**Directive:** Output all entries exactly as they appear and skip the pictures.

**Data:**
********
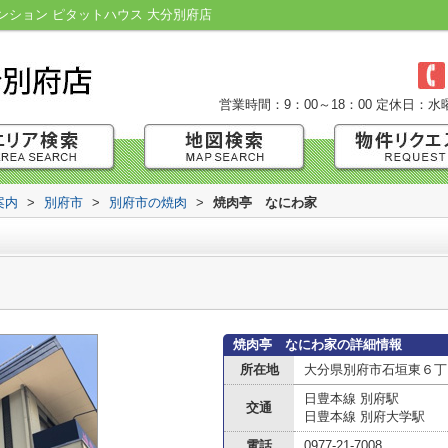
ション ピタットハウス 大分別府店
営業時間：9：00～18：00
定休日：水
案内
>
別府市
>
別府市の焼肉
>
焼肉亭 なにわ家
焼肉亭 なにわ家の詳細情報
所在地
大分県別府市石垣東６丁
日豊本線 別府駅
交通
日豊本線 別府大学駅
電話
0977-21-7008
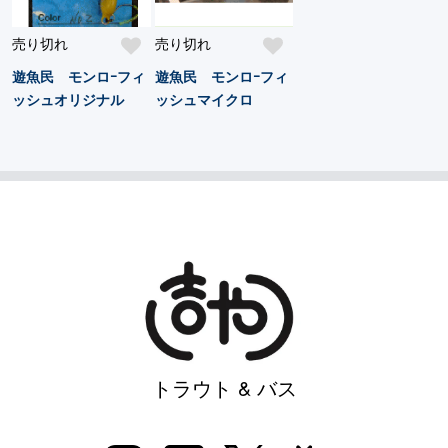
売り切れ
売り切れ
遊魚民 モンロｰフィ
遊魚民 モンロｰフィ
ッシュオリジナル
ッシュマイクロ
トラウト & バス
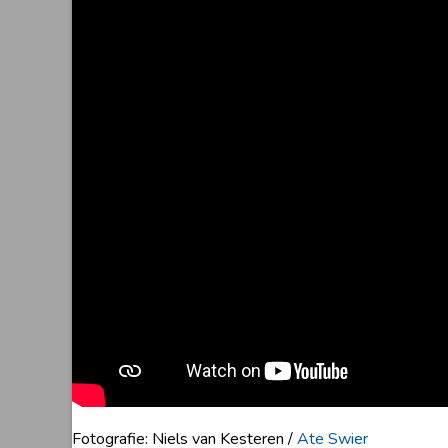
Fotografie: Niels van Kesteren /
Ate Swier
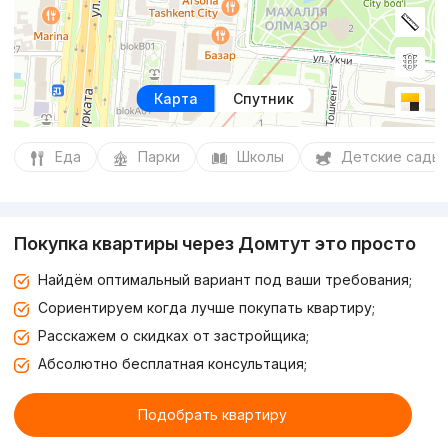
Карта
Спутник
Еда
Парки
Школы
Детские сады
Покупка квартиры через Домтут это просто
Найдём оптимальный вариант под ваши требования;
Сориентируем когда лучше покупать квартиру;
Расскажем о скидках от застройщика;
Абсолютно бесплатная консультация;
Подобрать квартиру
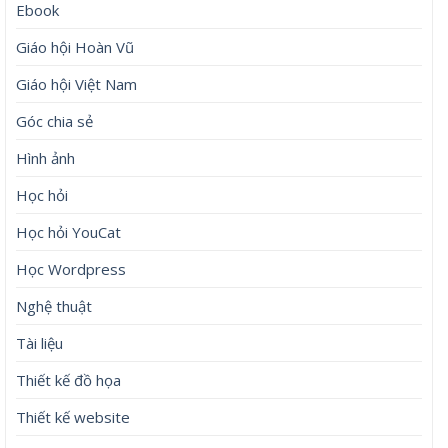
Tháng 5 2026
Tháng 4 2026
Tháng 3 2026
Tháng 4 2019
Tháng 4 2018
Tháng 3 2018
Danh mục
Chia sẻ
Cuộc sống
Ebook
Giáo hội Hoàn Vũ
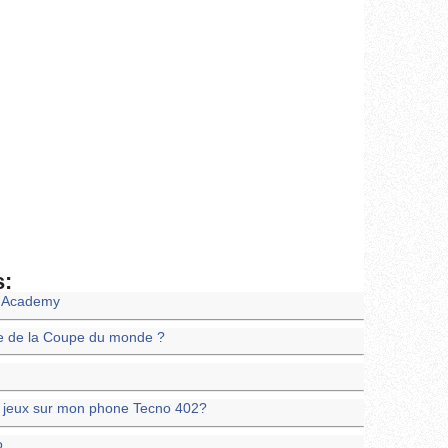
s:
l Academy
ale de la Coupe du monde ?
es jeux sur mon phone Tecno 402?
o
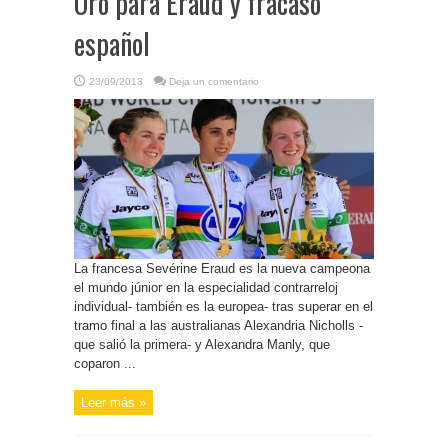
Oro para Eraud y fracaso
español
23/09/2013
Deja un comentario
La francesa Sevérine Eraud es la nueva campeona
el mundo júnior en la especialidad contrarreloj
individual- también es la europea- tras superar en el
tramo final a las australianas Alexandria Nicholls -
que salió la primera- y Alexandra Manly, que
coparon ...
Leer más »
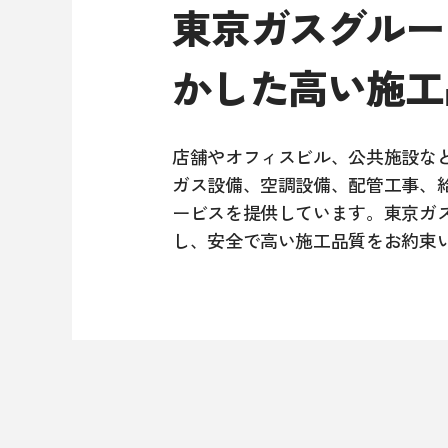
東京ガスグルー
かした高い施工
店舗やオフィスビル、公共施設な
ガス設備、空調設備、配管工事、
ービスを提供しています。東京ガ
し、安全で高い施工品質をお約束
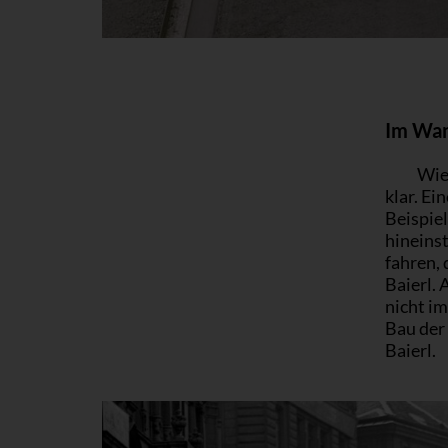
Im Wan
Wie 
klar. Ei
Beispiel
hineinst
fahren, 
Baierl. 
nicht im
Bau der 
Baierl.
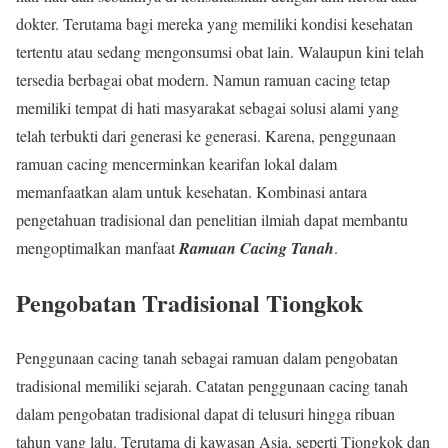
dokter. Terutama bagi mereka yang memiliki kondisi kesehatan
tertentu atau sedang mengonsumsi obat lain. Walaupun kini telah
tersedia berbagai obat modern. Namun ramuan cacing tetap
memiliki tempat di hati masyarakat sebagai solusi alami yang
telah terbukti dari generasi ke generasi. Karena, penggunaan
ramuan cacing mencerminkan kearifan lokal dalam
memanfaatkan alam untuk kesehatan. Kombinasi antara
pengetahuan tradisional dan penelitian ilmiah dapat membantu
mengoptimalkan manfaat
Ramuan Cacing Tanah
.
Pengobatan Tradisional Tiongkok
Penggunaan cacing tanah sebagai ramuan dalam pengobatan
tradisional memiliki sejarah. Catatan penggunaan cacing tanah
dalam pengobatan tradisional dapat di telusuri hingga ribuan
tahun yang lalu. Terutama di kawasan Asia, seperti Tiongkok dan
********
**Answer box:**
ション ピタットハウス 大分別府店
営業時間：9：00～18：00
定休日：水
案内
>
別府市
>
別府市の焼肉
>
焼肉亭 なにわ家
焼肉亭 なにわ家の詳細情報
所在地
大分県別府市石垣東６丁
日豊本線 別府駅
交通
日豊本線 別府大学駅
電話
0977-21-7008
売り切れ
売り切れ
遊魚民 モンロｰフィ
遊魚民 モンロｰフィ
ッシュオリジナル
ッシュマイクロ
トラウト & バス
Fotografie: Niels van Kesteren /
Ate Swier
Карта
Спутник
Еда
Парки
Школы
Детские сады
Покупка квартиры через Домтут это просто
Найдём оптимальный вариант под ваши требования;
Сориентируем когда лучше покупать квартиру;
Расскажем о скидках от застройщика;
Абсолютно бесплатная консультация;
Подобрать квартиру
Tháng 5 2026
Tháng 4 2026
Tháng 3 2026
Tháng 4 2019
Tháng 4 2018
Tháng 3 2018
Danh mục
Chia sẻ
Cuộc sống
Ebook
Giáo hội Hoàn Vũ
s:
l Academy
ale de la Coupe du monde ?
es jeux sur mon phone Tecno 402?
o
Oro para Eraud y fracaso
español
23/09/2013
Deja un comentario
La francesa Sevérine Eraud es la nueva campeona
el mundo júnior en la especialidad contrarreloj
individual- también es la europea- tras superar en el
tramo final a las australianas Alexandria Nicholls -
que salió la primera- y Alexandra Manly, que
coparon ...
Leer más »
東京ガスグルー
かした高い施工
店舗やオフィスビル、公共施設な
ガス設備、空調設備、配管工事、
ービスを提供しています。東京ガ
し、安全で高い施工品質をお約束
Im Wan
Wie 
klar. Ei
Beispiel
hineinst
fahren, 
Baierl. 
nicht im
Bau der 
Baierl.
dokter. Terutama bagi mereka yang memiliki kondisi kesehatan
tertentu atau sedang mengonsumsi obat lain. Walaupun kini telah
tersedia berbagai obat modern. Namun ramuan cacing tetap
memiliki tempat di hati masyarakat sebagai solusi alami yang
telah terbukti dari generasi ke generasi. Karena, penggunaan
ramuan cacing mencerminkan kearifan lokal dalam
memanfaatkan alam untuk kesehatan. Kombinasi antara
pengetahuan tradisional dan penelitian ilmiah dapat membantu
mengoptimalkan manfaat
Ramuan Cacing Tanah
.
Pengobatan Tradisional Tiongkok
Penggunaan cacing tanah sebagai ramuan dalam pengobatan
tradisional memiliki sejarah. Catatan penggunaan cacing tanah
dalam pengobatan tradisional dapat di telusuri hingga ribuan
tahun yang lalu. Terutama di kawasan Asia, seperti Tiongkok dan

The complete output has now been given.